Exercise goal: Below are lines of data; restate word for word those running from the line containing "10: (198, 81, 1.22)" to the line containing "23: (796, 80, 1.90)", inclusive, and no others.

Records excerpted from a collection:
*** Block opens ***
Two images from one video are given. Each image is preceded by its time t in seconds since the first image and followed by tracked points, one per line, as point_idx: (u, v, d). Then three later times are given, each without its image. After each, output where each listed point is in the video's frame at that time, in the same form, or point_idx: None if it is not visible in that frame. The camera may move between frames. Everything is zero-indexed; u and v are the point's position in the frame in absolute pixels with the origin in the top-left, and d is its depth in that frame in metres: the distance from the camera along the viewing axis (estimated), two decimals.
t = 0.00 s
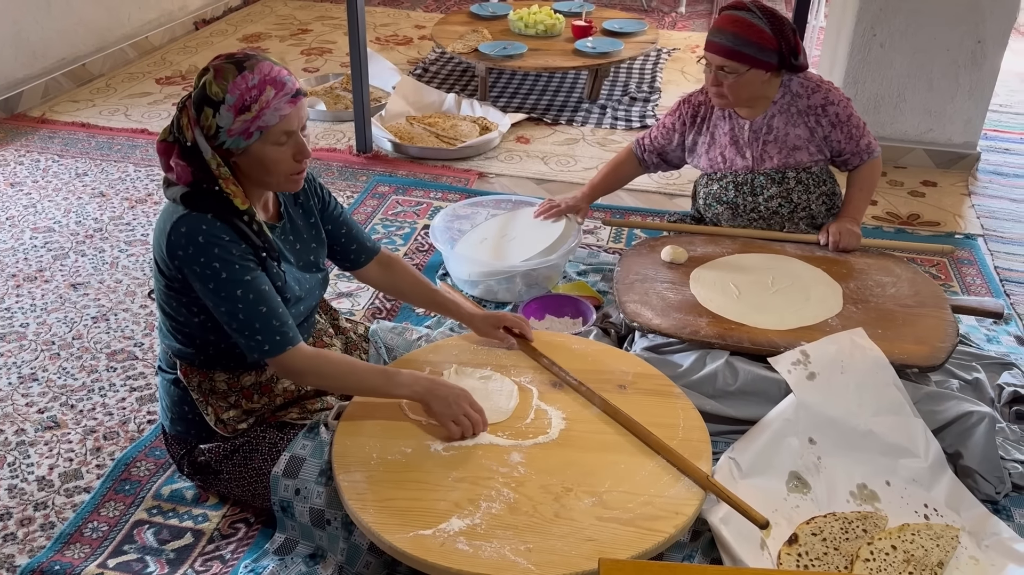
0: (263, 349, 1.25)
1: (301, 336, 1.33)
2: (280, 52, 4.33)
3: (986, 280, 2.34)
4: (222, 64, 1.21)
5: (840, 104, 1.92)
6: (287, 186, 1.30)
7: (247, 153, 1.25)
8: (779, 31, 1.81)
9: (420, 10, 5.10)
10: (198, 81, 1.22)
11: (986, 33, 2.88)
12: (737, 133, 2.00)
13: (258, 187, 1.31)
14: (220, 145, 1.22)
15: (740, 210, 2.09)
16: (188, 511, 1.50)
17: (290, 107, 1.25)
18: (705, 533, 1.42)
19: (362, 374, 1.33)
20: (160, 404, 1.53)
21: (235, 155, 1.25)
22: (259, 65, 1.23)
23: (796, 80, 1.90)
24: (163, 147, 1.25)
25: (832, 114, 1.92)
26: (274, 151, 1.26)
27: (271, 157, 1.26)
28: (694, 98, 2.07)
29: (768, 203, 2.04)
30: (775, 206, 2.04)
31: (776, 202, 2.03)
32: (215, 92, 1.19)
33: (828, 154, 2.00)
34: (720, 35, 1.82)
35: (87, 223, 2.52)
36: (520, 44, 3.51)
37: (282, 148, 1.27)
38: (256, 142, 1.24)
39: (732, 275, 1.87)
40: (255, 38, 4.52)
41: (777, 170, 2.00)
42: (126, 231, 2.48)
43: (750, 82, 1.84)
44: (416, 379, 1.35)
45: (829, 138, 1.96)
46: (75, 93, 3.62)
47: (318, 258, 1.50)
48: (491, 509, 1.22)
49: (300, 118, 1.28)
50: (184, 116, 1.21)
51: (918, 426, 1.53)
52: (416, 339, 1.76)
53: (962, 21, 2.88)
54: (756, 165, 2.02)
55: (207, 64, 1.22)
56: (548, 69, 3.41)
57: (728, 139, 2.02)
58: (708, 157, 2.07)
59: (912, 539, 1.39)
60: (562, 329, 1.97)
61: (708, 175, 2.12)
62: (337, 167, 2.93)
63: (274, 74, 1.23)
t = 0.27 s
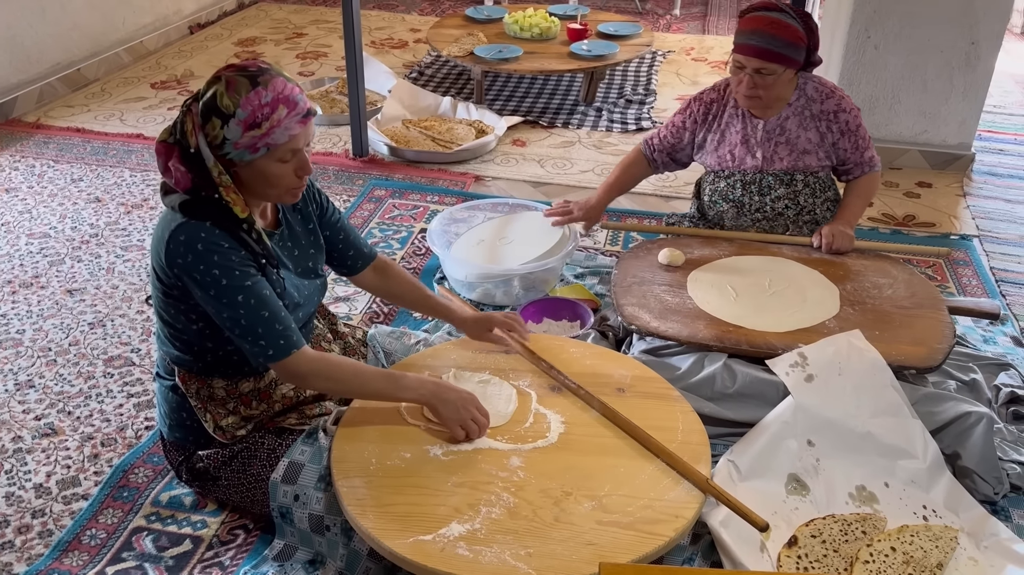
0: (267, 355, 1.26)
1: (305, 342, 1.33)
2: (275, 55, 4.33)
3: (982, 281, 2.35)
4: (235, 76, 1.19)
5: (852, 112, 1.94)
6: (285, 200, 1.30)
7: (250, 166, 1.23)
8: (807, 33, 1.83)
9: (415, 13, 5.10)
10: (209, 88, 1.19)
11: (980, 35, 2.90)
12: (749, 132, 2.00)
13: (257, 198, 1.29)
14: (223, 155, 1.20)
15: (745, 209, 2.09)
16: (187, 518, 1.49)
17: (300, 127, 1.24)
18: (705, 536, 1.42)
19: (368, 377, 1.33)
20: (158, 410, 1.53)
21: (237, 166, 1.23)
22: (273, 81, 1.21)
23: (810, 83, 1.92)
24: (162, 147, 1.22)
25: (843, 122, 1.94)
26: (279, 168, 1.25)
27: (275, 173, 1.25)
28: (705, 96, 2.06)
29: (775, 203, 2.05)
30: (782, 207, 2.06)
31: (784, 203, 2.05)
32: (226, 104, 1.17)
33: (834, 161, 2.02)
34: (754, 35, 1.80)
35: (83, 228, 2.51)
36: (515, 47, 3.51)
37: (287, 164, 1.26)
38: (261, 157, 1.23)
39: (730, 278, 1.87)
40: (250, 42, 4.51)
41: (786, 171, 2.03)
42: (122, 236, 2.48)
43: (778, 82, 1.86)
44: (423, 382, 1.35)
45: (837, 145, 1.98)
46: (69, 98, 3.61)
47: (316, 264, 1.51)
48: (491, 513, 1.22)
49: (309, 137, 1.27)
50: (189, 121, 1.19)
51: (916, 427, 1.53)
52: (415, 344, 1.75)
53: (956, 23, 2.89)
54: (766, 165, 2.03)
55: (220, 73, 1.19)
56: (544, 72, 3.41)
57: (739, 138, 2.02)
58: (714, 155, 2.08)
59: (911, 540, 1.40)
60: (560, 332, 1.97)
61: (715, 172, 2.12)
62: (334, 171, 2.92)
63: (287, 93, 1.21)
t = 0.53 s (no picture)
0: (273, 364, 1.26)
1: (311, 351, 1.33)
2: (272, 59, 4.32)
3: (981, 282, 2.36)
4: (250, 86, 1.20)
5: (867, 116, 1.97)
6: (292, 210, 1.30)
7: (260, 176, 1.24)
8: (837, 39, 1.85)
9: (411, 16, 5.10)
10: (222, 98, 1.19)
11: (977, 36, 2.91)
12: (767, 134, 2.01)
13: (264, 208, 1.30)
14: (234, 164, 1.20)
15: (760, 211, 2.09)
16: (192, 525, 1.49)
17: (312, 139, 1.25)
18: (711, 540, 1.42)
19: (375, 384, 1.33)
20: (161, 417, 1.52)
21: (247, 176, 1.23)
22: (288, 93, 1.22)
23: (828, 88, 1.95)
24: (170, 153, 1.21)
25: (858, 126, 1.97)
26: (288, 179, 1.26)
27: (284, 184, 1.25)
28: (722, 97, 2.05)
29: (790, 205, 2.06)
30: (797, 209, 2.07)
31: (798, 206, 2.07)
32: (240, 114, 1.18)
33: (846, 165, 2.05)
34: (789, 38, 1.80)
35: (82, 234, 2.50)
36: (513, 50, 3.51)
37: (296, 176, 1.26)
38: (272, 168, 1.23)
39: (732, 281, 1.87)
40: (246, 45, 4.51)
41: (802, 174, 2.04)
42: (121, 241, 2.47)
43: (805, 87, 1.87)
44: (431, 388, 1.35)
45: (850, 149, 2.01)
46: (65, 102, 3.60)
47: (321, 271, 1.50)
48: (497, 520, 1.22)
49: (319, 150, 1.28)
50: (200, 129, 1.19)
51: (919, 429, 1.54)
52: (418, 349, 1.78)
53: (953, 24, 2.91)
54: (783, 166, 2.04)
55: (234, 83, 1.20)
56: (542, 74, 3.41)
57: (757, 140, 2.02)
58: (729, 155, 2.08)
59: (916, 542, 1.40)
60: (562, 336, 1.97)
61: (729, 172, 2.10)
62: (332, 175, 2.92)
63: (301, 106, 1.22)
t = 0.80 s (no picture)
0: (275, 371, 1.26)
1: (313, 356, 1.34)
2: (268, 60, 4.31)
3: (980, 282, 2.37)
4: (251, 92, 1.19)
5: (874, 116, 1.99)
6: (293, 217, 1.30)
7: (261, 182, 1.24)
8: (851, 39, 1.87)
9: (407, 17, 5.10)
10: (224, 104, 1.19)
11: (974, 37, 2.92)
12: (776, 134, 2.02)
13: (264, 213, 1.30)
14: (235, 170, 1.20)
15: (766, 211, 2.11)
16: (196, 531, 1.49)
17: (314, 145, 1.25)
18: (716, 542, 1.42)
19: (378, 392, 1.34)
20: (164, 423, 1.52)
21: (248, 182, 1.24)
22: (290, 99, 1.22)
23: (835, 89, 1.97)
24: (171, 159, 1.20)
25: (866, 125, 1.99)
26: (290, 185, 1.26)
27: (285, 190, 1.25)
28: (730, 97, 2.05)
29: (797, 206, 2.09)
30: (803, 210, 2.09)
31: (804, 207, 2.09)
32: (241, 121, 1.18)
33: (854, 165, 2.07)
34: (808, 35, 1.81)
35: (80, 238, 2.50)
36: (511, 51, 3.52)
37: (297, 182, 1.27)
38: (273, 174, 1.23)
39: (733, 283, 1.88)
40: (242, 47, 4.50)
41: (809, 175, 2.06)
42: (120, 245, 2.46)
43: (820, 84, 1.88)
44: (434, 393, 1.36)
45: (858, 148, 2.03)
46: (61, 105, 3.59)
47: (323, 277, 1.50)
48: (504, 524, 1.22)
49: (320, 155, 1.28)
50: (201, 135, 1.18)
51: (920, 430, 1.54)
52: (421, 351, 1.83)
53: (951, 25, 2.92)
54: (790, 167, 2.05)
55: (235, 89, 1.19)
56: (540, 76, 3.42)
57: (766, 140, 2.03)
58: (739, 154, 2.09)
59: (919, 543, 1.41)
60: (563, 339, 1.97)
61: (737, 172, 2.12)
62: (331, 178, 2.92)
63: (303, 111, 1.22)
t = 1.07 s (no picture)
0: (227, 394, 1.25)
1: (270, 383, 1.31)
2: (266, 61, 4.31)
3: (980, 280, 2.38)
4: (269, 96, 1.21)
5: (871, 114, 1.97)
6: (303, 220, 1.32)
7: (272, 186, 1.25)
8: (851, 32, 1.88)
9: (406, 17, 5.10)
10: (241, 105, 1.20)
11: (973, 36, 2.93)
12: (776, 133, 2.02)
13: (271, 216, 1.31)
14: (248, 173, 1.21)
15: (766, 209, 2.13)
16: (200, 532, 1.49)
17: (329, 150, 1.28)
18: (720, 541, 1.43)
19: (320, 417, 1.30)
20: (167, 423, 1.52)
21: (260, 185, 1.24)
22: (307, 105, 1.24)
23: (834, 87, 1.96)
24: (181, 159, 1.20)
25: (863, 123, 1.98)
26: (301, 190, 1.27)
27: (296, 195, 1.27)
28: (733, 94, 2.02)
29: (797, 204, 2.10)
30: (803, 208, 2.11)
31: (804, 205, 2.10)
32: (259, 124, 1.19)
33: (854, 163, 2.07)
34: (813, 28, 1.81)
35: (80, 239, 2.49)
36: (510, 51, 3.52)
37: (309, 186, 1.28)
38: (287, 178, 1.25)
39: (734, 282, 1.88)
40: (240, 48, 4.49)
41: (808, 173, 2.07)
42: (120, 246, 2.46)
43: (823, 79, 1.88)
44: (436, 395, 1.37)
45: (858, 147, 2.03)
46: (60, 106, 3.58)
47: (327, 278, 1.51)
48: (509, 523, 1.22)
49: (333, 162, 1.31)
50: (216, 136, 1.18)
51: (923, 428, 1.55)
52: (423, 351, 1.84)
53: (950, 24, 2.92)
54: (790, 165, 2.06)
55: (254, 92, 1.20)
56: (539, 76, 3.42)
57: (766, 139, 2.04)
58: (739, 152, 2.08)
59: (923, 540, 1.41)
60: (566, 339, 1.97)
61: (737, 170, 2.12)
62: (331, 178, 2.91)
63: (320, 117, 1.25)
*** Block closes ***
*** Block opens ***
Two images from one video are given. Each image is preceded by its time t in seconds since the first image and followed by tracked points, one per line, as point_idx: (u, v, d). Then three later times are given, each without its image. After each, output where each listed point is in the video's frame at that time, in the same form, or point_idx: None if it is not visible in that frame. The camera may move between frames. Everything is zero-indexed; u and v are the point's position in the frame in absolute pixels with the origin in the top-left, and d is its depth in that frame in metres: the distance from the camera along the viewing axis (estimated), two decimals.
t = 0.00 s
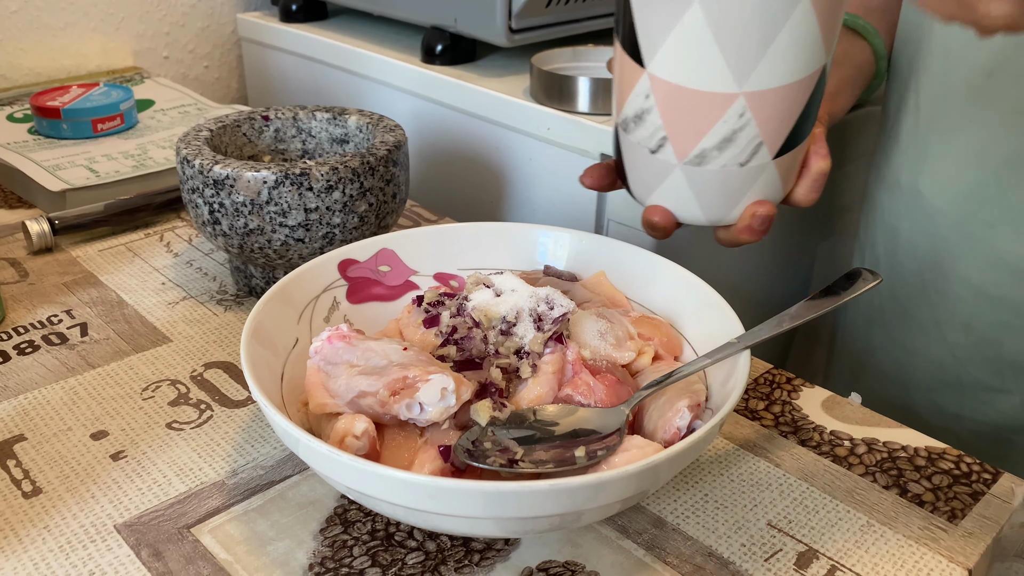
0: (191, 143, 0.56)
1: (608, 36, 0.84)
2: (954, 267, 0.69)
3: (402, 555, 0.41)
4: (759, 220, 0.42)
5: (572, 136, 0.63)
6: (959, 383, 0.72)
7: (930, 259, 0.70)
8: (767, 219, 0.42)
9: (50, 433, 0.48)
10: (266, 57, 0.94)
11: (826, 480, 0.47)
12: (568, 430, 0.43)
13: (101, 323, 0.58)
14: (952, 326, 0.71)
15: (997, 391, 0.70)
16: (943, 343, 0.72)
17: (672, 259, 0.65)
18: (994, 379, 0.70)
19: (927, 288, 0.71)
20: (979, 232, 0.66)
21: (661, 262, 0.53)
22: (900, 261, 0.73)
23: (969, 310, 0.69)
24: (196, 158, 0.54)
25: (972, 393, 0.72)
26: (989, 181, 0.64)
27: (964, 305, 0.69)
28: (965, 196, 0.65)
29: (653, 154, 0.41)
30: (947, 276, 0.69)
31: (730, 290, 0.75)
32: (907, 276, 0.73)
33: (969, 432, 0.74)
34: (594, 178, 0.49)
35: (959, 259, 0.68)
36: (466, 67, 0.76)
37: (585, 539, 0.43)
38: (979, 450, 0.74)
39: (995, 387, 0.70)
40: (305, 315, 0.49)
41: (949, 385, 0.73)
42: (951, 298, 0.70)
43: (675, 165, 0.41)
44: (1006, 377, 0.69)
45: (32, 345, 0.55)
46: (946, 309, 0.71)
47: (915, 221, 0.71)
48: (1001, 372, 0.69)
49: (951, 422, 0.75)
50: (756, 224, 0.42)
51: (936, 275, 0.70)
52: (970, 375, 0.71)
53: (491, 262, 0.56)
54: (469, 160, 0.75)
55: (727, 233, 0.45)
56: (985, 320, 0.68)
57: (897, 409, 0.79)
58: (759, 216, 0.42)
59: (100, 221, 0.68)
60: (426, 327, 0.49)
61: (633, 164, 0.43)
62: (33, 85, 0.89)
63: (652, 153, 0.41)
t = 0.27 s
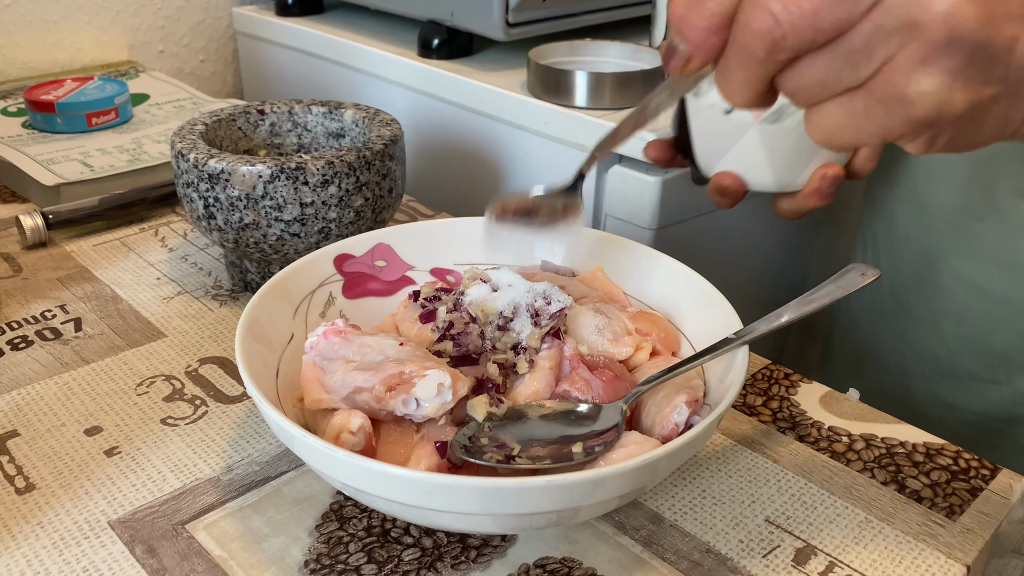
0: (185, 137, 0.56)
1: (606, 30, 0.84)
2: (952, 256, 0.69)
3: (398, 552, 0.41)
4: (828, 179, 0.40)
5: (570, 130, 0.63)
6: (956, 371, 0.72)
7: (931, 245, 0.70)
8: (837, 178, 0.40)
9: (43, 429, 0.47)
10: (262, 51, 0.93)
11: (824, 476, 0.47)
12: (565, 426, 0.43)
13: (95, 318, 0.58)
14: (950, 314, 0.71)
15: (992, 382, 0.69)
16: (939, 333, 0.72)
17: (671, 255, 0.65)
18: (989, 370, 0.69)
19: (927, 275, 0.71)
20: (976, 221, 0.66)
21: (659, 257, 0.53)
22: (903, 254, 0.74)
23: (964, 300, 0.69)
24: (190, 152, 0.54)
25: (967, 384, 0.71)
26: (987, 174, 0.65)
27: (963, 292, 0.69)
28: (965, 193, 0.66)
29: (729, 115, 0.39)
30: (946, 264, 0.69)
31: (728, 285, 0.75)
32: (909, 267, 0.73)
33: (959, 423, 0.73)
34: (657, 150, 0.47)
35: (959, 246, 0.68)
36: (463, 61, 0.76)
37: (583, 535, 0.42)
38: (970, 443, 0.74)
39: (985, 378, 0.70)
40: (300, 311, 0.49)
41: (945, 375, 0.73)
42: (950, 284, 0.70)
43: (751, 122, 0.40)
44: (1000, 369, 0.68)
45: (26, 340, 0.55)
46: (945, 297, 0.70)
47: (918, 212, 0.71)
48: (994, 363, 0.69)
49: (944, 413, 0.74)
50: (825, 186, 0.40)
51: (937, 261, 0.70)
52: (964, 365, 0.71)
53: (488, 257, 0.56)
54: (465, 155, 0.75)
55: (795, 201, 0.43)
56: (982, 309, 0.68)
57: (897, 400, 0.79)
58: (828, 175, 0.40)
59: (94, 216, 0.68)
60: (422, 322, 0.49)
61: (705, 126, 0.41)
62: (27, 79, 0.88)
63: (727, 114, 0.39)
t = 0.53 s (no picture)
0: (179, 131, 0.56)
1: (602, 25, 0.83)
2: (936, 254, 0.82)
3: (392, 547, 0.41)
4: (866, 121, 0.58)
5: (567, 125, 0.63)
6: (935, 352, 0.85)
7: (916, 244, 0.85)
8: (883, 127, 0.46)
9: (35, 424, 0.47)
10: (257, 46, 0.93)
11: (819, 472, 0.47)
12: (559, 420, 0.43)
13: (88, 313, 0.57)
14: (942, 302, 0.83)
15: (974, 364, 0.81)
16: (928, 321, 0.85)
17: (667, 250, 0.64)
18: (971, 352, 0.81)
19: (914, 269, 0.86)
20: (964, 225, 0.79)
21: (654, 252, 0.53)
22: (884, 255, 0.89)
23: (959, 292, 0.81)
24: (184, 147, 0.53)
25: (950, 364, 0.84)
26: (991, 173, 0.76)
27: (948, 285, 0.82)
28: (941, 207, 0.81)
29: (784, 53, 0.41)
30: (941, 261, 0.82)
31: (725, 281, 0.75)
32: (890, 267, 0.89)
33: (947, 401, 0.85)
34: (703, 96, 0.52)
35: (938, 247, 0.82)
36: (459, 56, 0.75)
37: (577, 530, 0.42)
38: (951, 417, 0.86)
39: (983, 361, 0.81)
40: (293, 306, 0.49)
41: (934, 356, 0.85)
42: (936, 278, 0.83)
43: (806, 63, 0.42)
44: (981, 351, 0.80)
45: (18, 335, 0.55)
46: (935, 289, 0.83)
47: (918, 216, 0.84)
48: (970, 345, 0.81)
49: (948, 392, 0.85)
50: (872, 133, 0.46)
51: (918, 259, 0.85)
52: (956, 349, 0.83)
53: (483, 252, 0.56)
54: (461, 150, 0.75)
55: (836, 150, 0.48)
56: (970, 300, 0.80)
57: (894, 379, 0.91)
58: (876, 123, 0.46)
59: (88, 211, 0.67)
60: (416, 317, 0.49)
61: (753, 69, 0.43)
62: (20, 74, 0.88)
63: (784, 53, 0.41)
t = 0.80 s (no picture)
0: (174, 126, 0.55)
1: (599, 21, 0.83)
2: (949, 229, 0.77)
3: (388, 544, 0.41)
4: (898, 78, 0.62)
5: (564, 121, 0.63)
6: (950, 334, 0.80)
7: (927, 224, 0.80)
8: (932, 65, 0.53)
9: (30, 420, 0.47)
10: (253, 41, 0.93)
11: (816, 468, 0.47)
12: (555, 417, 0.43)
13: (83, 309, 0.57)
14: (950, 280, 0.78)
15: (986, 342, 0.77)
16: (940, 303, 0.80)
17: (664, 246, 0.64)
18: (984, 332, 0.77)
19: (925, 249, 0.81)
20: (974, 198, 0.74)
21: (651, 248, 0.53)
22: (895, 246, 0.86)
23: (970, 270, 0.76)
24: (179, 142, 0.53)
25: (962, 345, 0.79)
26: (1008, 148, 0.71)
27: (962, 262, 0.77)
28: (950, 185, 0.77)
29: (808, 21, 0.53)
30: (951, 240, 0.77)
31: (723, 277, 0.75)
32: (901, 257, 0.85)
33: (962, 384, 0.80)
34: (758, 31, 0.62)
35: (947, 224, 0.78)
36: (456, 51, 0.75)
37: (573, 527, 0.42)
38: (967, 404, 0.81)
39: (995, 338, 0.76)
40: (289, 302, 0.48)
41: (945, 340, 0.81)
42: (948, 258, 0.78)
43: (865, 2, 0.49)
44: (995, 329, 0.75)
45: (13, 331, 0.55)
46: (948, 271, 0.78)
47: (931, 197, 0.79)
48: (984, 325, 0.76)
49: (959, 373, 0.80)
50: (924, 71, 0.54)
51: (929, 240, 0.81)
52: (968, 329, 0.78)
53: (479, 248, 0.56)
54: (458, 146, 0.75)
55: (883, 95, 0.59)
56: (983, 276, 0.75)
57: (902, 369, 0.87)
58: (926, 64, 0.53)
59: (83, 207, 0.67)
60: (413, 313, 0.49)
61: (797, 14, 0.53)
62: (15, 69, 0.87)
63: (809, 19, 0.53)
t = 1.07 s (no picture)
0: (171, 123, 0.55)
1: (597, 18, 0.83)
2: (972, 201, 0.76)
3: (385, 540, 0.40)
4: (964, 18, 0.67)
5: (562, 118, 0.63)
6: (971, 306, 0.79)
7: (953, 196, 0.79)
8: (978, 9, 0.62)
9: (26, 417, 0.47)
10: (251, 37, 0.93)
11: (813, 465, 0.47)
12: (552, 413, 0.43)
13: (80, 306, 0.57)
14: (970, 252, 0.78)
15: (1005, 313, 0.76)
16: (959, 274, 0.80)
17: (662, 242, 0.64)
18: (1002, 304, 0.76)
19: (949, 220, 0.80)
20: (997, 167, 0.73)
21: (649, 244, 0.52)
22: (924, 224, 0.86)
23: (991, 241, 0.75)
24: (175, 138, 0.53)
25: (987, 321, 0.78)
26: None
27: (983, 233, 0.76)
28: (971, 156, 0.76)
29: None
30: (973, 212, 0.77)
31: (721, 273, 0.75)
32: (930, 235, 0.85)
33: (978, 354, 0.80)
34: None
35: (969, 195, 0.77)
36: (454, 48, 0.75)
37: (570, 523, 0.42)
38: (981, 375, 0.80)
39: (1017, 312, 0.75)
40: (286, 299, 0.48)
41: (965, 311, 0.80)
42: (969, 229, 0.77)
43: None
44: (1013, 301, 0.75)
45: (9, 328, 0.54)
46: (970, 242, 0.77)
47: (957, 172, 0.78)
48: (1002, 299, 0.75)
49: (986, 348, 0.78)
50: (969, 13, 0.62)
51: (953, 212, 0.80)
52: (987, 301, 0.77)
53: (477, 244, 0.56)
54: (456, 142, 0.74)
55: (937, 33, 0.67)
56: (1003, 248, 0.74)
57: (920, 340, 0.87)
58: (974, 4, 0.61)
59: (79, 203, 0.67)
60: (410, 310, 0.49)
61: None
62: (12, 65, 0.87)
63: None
*** Block closes ***
Final answer:
10: (198, 81, 1.22)
11: (986, 33, 2.88)
12: (737, 133, 2.00)
13: (258, 187, 1.31)
14: (220, 145, 1.22)
15: (740, 210, 2.09)
16: (188, 511, 1.50)
17: (290, 107, 1.25)
18: (705, 533, 1.42)
19: (362, 374, 1.33)
20: (160, 404, 1.53)
21: (235, 155, 1.25)
22: (259, 65, 1.23)
23: (796, 80, 1.90)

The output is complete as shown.